__Problem requirements__: Looking at the records below, please say how many lines contain the word "Алаш", as a bare number.

(Supplied records begins)

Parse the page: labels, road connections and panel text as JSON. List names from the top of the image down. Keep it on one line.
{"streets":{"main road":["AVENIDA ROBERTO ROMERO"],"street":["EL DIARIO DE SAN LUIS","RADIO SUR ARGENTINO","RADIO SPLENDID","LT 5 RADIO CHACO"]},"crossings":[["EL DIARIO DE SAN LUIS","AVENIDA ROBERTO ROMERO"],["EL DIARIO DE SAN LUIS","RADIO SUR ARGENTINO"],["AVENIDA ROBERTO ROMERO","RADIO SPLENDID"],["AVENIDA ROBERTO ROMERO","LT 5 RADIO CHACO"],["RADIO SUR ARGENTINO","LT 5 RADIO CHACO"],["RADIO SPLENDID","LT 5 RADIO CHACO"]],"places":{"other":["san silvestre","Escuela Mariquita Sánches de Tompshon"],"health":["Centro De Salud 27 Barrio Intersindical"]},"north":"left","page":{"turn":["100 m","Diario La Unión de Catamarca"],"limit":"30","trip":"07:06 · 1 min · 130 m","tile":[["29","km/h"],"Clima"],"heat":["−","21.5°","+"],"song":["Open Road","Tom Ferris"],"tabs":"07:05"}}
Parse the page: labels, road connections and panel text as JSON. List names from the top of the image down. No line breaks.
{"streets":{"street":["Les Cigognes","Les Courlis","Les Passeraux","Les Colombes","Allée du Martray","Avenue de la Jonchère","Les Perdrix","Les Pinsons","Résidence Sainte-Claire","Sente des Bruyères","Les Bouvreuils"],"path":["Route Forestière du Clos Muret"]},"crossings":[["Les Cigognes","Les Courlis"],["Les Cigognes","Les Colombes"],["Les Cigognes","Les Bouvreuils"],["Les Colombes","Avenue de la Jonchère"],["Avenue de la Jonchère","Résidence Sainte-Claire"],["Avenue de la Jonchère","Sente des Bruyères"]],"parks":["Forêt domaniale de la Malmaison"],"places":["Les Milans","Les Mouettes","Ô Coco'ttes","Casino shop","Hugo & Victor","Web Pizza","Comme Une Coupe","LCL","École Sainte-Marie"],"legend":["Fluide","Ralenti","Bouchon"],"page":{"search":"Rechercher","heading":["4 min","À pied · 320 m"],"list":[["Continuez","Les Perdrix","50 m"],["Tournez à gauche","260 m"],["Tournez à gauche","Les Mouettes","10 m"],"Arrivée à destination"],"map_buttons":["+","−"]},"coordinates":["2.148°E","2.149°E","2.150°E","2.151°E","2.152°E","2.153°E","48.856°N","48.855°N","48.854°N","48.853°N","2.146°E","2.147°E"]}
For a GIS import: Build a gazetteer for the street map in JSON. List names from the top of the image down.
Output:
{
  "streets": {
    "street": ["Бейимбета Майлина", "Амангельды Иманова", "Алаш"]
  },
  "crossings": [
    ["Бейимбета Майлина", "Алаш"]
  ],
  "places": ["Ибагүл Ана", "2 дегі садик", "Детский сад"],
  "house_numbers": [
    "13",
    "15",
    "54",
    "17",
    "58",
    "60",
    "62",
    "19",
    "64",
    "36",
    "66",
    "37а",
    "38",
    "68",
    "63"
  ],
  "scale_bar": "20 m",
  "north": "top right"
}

(Supplied records ends)

__Completed exercise__: 2